Despite computers being ubiquitous in this day and age,
there is still a stigma, IMHO, of being a computer
professional.  In a courtroom, I fear that the more
aptitude you have in Computer Science, the more antisocial
and malicious they assume you are.

The law is written "innocent until proven guilty." Sadly,
there was no scientific, legal, or logical PROOF... just a
blanket distrust of McDanel. He very clearly was considered
guilty from the start, by virtue of the court's lack of
understanding of technology. They fear what they don't
understand.

 Today, the "integrity" of the company formerly known as
Tornado is perfectly intact, but McDanel's integrity has
been massively comprimised.  Now THAT is a crime!

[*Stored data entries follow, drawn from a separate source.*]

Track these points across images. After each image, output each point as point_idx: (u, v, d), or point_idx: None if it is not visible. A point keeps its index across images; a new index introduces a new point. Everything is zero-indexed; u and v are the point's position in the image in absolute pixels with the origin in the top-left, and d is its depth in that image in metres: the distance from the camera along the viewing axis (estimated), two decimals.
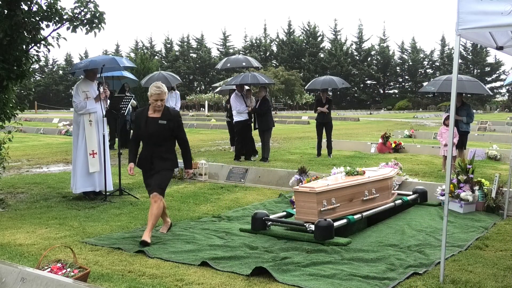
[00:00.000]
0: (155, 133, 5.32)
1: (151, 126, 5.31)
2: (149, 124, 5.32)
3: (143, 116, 5.37)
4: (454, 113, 4.43)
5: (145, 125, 5.32)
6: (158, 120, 5.32)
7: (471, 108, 10.30)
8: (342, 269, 4.36)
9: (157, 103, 5.27)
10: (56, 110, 55.84)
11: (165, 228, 5.67)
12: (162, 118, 5.34)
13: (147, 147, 5.40)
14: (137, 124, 5.41)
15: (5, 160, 7.46)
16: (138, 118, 5.41)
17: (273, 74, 53.69)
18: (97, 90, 7.71)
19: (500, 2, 3.75)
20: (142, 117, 5.37)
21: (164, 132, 5.35)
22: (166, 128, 5.35)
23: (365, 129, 26.41)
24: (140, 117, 5.40)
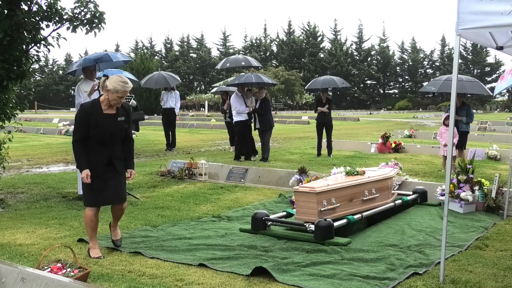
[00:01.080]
0: (116, 132, 4.78)
1: (110, 123, 4.72)
2: (107, 122, 4.70)
3: (97, 112, 4.69)
4: (454, 113, 4.43)
5: (102, 123, 4.67)
6: (116, 117, 4.77)
7: (471, 108, 10.31)
8: (342, 269, 4.36)
9: (120, 100, 4.70)
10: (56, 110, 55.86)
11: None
12: (119, 114, 4.79)
13: (104, 148, 4.74)
14: (89, 121, 4.64)
15: (5, 160, 7.46)
16: (89, 114, 4.66)
17: (273, 74, 53.72)
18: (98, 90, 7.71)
19: (500, 2, 3.75)
20: (95, 114, 4.67)
21: (122, 130, 4.84)
22: (123, 125, 4.85)
23: (365, 129, 26.41)
24: (91, 113, 4.67)
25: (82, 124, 4.67)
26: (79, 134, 4.69)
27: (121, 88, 4.64)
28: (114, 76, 4.72)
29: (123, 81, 4.68)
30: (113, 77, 4.70)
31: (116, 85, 4.64)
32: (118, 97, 4.66)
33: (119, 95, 4.66)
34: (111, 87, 4.63)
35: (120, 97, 4.68)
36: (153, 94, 43.16)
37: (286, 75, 56.14)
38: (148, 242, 5.15)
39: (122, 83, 4.66)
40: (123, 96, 4.70)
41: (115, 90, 4.64)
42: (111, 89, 4.64)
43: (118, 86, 4.64)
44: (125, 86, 4.67)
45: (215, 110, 52.50)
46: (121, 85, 4.65)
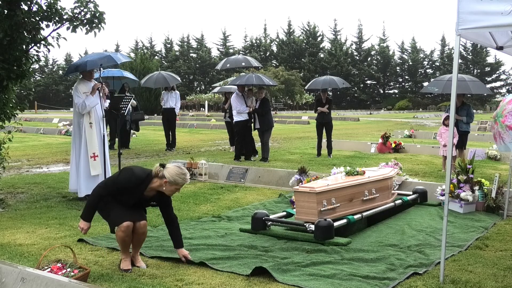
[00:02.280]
0: (139, 207, 4.57)
1: (139, 201, 4.49)
2: (137, 200, 4.46)
3: (137, 192, 4.40)
4: (454, 113, 4.43)
5: (133, 199, 4.43)
6: (150, 202, 4.56)
7: (471, 108, 10.30)
8: (342, 269, 4.36)
9: (177, 191, 4.48)
10: (56, 110, 55.86)
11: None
12: (154, 200, 4.55)
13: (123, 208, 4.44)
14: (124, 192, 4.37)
15: (5, 160, 7.46)
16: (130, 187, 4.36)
17: (273, 74, 53.73)
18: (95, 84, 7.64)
19: (500, 2, 3.75)
20: (135, 191, 4.39)
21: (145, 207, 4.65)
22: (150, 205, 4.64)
23: (365, 129, 26.41)
24: (133, 189, 4.37)
25: (117, 188, 4.37)
26: (106, 191, 4.40)
27: (182, 182, 4.38)
28: (173, 167, 4.38)
29: (183, 173, 4.39)
30: (173, 168, 4.37)
31: (177, 178, 4.34)
32: (176, 188, 4.42)
33: (178, 187, 4.42)
34: (172, 179, 4.33)
35: (178, 189, 4.44)
36: (153, 94, 43.15)
37: (286, 75, 56.14)
38: (148, 242, 5.15)
39: (182, 175, 4.37)
40: (179, 188, 4.45)
41: (175, 182, 4.36)
42: (171, 181, 4.34)
43: (178, 179, 4.35)
44: (185, 178, 4.40)
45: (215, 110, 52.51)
46: (182, 177, 4.37)
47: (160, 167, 4.38)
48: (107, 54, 7.97)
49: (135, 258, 4.55)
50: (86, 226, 4.41)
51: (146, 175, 4.40)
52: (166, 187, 4.37)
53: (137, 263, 4.54)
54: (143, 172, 4.44)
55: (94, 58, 7.77)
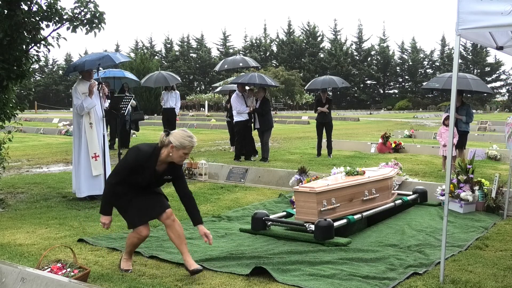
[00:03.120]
0: (155, 185, 4.44)
1: (153, 178, 4.32)
2: (151, 176, 4.28)
3: (148, 166, 4.23)
4: (454, 112, 4.43)
5: (146, 177, 4.26)
6: (163, 175, 4.36)
7: (470, 108, 10.31)
8: (342, 269, 4.36)
9: (186, 156, 4.30)
10: (56, 110, 55.85)
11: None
12: (167, 173, 4.36)
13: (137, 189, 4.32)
14: (136, 170, 4.21)
15: (5, 160, 7.46)
16: (140, 165, 4.20)
17: (273, 74, 53.70)
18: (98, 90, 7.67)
19: (500, 2, 3.75)
20: (146, 167, 4.22)
21: (163, 184, 4.49)
22: (165, 181, 4.45)
23: (365, 129, 26.41)
24: (144, 166, 4.21)
25: (128, 169, 4.21)
26: (119, 178, 4.23)
27: (189, 144, 4.22)
28: (178, 131, 4.26)
29: (190, 136, 4.26)
30: (177, 132, 4.26)
31: (183, 141, 4.20)
32: (184, 153, 4.23)
33: (186, 152, 4.24)
34: (178, 143, 4.18)
35: (186, 154, 4.26)
36: (153, 94, 43.16)
37: (286, 75, 56.12)
38: (148, 242, 5.15)
39: (189, 137, 4.24)
40: (189, 152, 4.29)
41: (182, 145, 4.19)
42: (178, 145, 4.18)
43: (185, 142, 4.20)
44: (192, 141, 4.25)
45: (215, 110, 52.51)
46: (188, 140, 4.22)
47: (164, 134, 4.24)
48: (106, 54, 7.96)
49: (187, 261, 4.24)
50: (108, 220, 4.28)
51: (153, 148, 4.24)
52: (173, 153, 4.19)
53: (191, 266, 4.20)
54: (149, 146, 4.28)
55: (93, 58, 7.77)
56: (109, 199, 4.29)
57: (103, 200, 4.33)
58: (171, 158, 4.22)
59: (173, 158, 4.23)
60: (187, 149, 4.22)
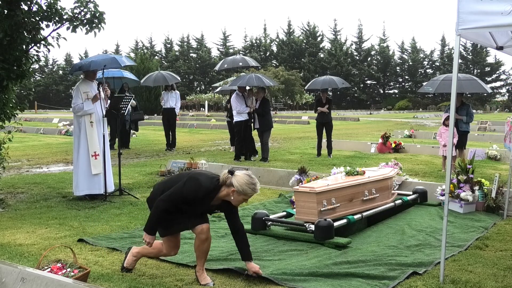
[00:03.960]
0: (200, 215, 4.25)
1: (204, 211, 4.23)
2: (202, 209, 4.19)
3: (205, 203, 4.10)
4: (454, 112, 4.43)
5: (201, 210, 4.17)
6: (214, 209, 4.32)
7: (470, 108, 10.30)
8: (342, 269, 4.36)
9: (245, 201, 4.15)
10: (56, 110, 55.85)
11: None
12: (220, 207, 4.26)
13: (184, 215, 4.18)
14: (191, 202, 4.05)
15: (5, 160, 7.46)
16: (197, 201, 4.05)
17: (273, 74, 53.70)
18: (97, 90, 7.70)
19: (500, 2, 3.75)
20: (202, 203, 4.09)
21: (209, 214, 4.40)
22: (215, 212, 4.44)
23: (365, 129, 26.41)
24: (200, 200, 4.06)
25: (183, 199, 4.03)
26: (173, 204, 4.05)
27: (251, 193, 4.02)
28: (242, 176, 4.03)
29: (253, 183, 4.03)
30: (242, 176, 4.02)
31: (246, 188, 3.99)
32: (243, 199, 4.09)
33: (246, 198, 4.07)
34: (240, 188, 3.99)
35: (245, 200, 4.10)
36: (153, 94, 43.15)
37: (286, 75, 56.11)
38: None
39: (252, 185, 4.02)
40: (248, 199, 4.11)
41: (244, 192, 4.01)
42: (239, 191, 4.00)
43: (248, 190, 4.00)
44: (255, 189, 4.04)
45: (215, 110, 52.50)
46: (252, 188, 4.01)
47: (228, 174, 4.05)
48: (112, 56, 8.06)
49: (199, 274, 4.15)
50: (152, 240, 4.11)
51: (214, 185, 4.06)
52: (234, 196, 4.04)
53: (202, 280, 4.11)
54: (211, 182, 4.07)
55: (98, 59, 7.84)
56: (157, 222, 4.11)
57: (151, 222, 4.10)
58: (229, 198, 4.08)
59: (232, 201, 4.09)
60: (248, 196, 4.05)
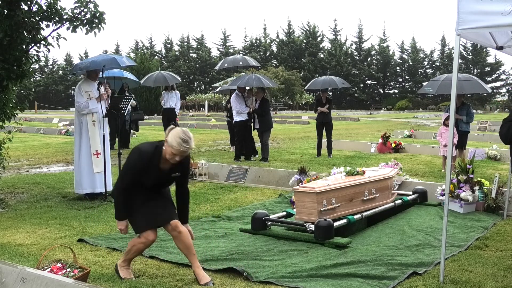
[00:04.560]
0: (164, 184, 4.27)
1: (162, 178, 4.16)
2: (159, 176, 4.12)
3: (152, 166, 4.04)
4: (454, 112, 4.43)
5: (154, 177, 4.09)
6: (171, 173, 4.16)
7: (471, 108, 10.30)
8: (342, 269, 4.36)
9: (174, 158, 3.97)
10: (56, 110, 55.84)
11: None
12: (175, 170, 4.15)
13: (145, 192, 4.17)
14: (141, 172, 4.03)
15: (5, 160, 7.47)
16: (145, 165, 4.01)
17: (273, 74, 53.69)
18: (98, 90, 7.75)
19: (500, 2, 3.75)
20: (150, 167, 4.03)
21: (172, 181, 4.30)
22: (176, 179, 4.28)
23: (365, 129, 26.41)
24: (147, 166, 4.02)
25: (135, 173, 4.02)
26: (128, 182, 4.05)
27: (177, 146, 3.89)
28: (178, 130, 3.98)
29: (183, 139, 3.90)
30: (177, 130, 3.97)
31: (173, 141, 3.89)
32: (172, 153, 3.93)
33: (174, 152, 3.92)
34: (169, 140, 3.91)
35: (174, 155, 3.93)
36: (153, 94, 43.16)
37: (286, 75, 56.10)
38: None
39: (180, 140, 3.89)
40: (178, 154, 3.94)
41: (171, 144, 3.91)
42: (168, 142, 3.93)
43: (174, 142, 3.89)
44: (182, 145, 3.88)
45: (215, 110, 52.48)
46: (178, 142, 3.88)
47: (169, 128, 4.01)
48: (112, 56, 8.10)
49: (197, 274, 4.08)
50: (124, 226, 4.14)
51: (155, 146, 4.03)
52: (166, 148, 3.95)
53: (201, 279, 4.03)
54: (151, 145, 4.06)
55: (98, 60, 7.90)
56: (121, 205, 4.12)
57: (116, 207, 4.17)
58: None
59: (164, 153, 4.00)
60: (174, 149, 3.91)
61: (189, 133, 3.99)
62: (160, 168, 4.07)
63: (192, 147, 3.99)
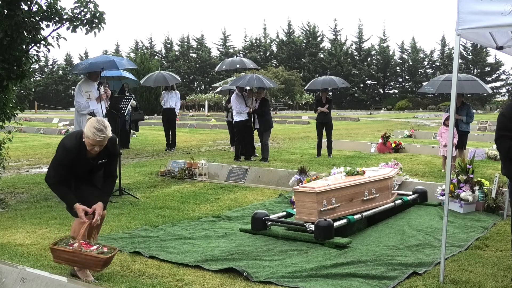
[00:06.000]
0: (93, 171, 4.29)
1: (90, 166, 4.21)
2: (87, 165, 4.18)
3: (79, 158, 4.07)
4: (454, 113, 4.43)
5: (82, 166, 4.15)
6: (97, 161, 4.19)
7: (471, 108, 10.30)
8: (342, 269, 4.36)
9: (93, 148, 3.99)
10: (56, 110, 55.85)
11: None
12: (102, 157, 4.18)
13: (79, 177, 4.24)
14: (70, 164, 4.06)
15: (5, 160, 7.47)
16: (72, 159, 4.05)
17: (273, 74, 53.70)
18: (97, 90, 7.77)
19: (500, 2, 3.75)
20: (77, 159, 4.06)
21: (101, 168, 4.32)
22: (104, 166, 4.31)
23: (365, 129, 26.41)
24: (75, 158, 4.05)
25: (63, 167, 4.06)
26: (58, 176, 4.08)
27: (91, 136, 3.90)
28: (93, 119, 4.01)
29: (98, 128, 3.91)
30: (92, 120, 4.00)
31: (88, 130, 3.92)
32: (90, 143, 3.95)
33: (91, 143, 3.94)
34: (85, 130, 3.95)
35: (92, 145, 3.95)
36: (153, 94, 43.13)
37: (286, 75, 56.09)
38: (148, 242, 5.16)
39: (94, 129, 3.90)
40: (95, 145, 3.95)
41: (86, 135, 3.94)
42: (85, 133, 3.96)
43: (89, 132, 3.92)
44: (96, 134, 3.89)
45: (215, 110, 52.46)
46: (92, 131, 3.90)
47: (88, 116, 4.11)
48: (111, 58, 8.12)
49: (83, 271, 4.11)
50: (81, 212, 4.03)
51: (78, 139, 4.05)
52: (85, 140, 3.97)
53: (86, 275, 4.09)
54: (75, 139, 4.07)
55: (97, 61, 7.92)
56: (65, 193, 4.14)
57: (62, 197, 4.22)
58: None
59: (85, 144, 4.00)
60: (91, 139, 3.92)
61: (104, 122, 4.01)
62: (87, 158, 4.11)
63: (108, 135, 3.98)
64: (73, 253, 3.83)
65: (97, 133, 3.92)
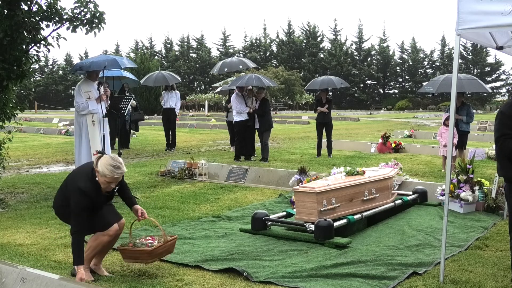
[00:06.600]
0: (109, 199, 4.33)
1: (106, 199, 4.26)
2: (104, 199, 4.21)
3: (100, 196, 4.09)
4: (454, 113, 4.43)
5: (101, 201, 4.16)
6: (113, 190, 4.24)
7: (471, 108, 10.30)
8: (342, 269, 4.36)
9: (109, 185, 4.03)
10: (56, 110, 55.85)
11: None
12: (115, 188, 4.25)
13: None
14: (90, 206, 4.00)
15: (5, 160, 7.47)
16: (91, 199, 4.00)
17: (273, 74, 53.68)
18: (97, 90, 7.76)
19: (500, 2, 3.75)
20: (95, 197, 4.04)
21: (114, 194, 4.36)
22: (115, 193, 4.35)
23: (365, 129, 26.41)
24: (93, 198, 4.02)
25: (84, 210, 3.95)
26: (82, 223, 3.96)
27: (109, 174, 3.91)
28: (106, 158, 3.99)
29: (114, 165, 3.93)
30: (105, 158, 3.98)
31: (104, 169, 3.91)
32: (106, 181, 3.96)
33: (108, 180, 3.96)
34: (100, 169, 3.93)
35: (108, 183, 3.97)
36: (153, 94, 43.14)
37: (286, 75, 56.09)
38: None
39: (111, 167, 3.92)
40: (112, 182, 3.98)
41: (103, 174, 3.92)
42: (100, 172, 3.94)
43: (106, 171, 3.91)
44: (114, 171, 3.92)
45: (215, 110, 52.46)
46: (110, 169, 3.91)
47: (98, 154, 4.05)
48: (113, 57, 8.11)
49: (98, 267, 4.24)
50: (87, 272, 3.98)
51: (92, 180, 4.01)
52: (98, 177, 3.96)
53: (102, 271, 4.24)
54: (89, 180, 4.01)
55: (99, 60, 7.89)
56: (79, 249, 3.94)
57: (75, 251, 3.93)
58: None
59: (99, 183, 4.00)
60: (108, 178, 3.94)
61: (118, 159, 4.03)
62: (104, 195, 4.15)
63: (125, 171, 4.03)
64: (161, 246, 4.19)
65: (115, 170, 3.95)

I too hope McDanel gets a huge settlement.
His 16 month term in -prison- was a logical and ethical absurdity.

Wes

-----Original Message-----
From: full-disclosure-admin@...ts.netsys.com
[mailto:full-disclosure-admin@...ts.netsys.com] On Behalf Of Montana Tenor
Sent: Wednesday, October 15, 2003 11:47 AM
To: Jeremiah Cornelius
Cc: full-disclosure@...ts.netsys.com
Subject: Re: [Full-Disclosure] Prosecutors admit error in whistleblower
conviction

Wow, so who gives this poor man back those 16 months! 
Maybe the judge in the case should spend some time in
prison for his fouled interpretation of the law.  What
is sad is that the judge probably sleeps well at
night.  How well did this poor guy sleep in prison?

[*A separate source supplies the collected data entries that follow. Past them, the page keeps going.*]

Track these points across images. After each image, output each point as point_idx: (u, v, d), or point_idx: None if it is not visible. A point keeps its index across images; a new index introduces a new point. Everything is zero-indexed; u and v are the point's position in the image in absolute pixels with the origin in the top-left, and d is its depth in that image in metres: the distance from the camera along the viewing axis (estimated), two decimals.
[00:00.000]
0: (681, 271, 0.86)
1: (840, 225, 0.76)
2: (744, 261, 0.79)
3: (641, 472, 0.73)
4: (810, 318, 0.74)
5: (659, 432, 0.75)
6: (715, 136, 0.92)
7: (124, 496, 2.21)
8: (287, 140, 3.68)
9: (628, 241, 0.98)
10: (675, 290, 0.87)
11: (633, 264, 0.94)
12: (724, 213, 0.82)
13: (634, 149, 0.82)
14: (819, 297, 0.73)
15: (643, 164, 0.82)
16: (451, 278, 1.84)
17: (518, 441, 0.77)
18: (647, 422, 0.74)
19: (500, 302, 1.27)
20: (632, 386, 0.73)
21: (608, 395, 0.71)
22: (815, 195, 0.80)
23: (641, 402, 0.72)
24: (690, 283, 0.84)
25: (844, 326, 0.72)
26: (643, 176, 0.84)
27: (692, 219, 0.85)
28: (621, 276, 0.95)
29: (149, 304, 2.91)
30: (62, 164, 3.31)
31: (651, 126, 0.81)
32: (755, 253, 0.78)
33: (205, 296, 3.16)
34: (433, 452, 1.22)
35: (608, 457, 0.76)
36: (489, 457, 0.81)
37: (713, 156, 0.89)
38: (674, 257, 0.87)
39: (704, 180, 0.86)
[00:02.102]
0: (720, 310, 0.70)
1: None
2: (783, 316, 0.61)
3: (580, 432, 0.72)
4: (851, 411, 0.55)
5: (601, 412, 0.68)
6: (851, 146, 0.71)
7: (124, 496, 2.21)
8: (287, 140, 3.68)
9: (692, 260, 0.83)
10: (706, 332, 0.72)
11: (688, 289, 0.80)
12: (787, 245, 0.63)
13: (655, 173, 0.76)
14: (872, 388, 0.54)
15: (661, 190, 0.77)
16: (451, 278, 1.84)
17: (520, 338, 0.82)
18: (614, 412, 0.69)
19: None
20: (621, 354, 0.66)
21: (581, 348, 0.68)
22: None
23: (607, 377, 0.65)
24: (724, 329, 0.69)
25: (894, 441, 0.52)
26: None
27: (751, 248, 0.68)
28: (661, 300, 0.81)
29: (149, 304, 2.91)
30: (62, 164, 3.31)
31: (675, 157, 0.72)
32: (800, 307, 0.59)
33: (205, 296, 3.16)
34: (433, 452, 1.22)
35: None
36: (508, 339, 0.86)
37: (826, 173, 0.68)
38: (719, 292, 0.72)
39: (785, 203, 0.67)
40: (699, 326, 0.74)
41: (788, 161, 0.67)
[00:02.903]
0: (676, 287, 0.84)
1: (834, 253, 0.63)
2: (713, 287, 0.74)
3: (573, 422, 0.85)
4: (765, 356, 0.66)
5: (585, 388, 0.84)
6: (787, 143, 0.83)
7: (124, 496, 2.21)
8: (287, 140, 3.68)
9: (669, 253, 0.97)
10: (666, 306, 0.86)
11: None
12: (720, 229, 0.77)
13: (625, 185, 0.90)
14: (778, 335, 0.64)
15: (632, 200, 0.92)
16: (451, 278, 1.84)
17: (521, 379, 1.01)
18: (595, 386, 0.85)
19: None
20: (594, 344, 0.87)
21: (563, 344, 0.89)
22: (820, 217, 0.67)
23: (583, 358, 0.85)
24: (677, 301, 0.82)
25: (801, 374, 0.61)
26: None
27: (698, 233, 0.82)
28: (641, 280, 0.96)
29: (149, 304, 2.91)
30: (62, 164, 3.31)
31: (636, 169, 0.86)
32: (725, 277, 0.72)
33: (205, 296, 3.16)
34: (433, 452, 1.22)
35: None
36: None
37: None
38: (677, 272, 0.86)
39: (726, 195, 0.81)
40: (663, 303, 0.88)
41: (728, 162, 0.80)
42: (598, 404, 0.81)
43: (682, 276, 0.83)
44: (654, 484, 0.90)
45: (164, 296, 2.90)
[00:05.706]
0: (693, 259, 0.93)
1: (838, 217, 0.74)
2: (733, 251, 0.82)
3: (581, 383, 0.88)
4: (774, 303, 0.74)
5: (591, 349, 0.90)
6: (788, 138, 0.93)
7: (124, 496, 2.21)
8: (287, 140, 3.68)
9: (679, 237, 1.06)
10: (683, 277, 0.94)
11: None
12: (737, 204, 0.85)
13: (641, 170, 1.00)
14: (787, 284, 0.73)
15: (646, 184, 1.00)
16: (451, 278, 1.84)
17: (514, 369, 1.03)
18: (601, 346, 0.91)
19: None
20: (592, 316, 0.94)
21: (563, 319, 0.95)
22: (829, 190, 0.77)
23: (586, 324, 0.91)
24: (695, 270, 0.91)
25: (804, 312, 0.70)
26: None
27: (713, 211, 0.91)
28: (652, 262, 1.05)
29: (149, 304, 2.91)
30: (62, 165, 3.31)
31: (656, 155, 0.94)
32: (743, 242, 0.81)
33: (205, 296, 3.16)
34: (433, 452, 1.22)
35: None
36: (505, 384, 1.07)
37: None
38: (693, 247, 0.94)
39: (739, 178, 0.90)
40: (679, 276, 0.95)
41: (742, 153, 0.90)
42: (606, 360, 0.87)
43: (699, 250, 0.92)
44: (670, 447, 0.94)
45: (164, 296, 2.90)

Given the lack of supporting case law, why is this man
not allowed to be free pending appeal?  Is he a danger
to society?  No.  Is he a threat to his former
employer?  No.

What about having some kind of balance in our judicial
system?  A crack dealer gets 9 months in prison, and
this guy gets 16 months.  So he got some egg on some
CEO's face..big deal.  The damn arp requests on this
company's network caused more usage than his emailing
did. 

Mr. McDanel, I hope you get a huge settlement for this
case, best of luck.

--- Jeremiah Cornelius <jeremiah@....net> wrote:
> McDanel has already 
> served his full 16-month prison term.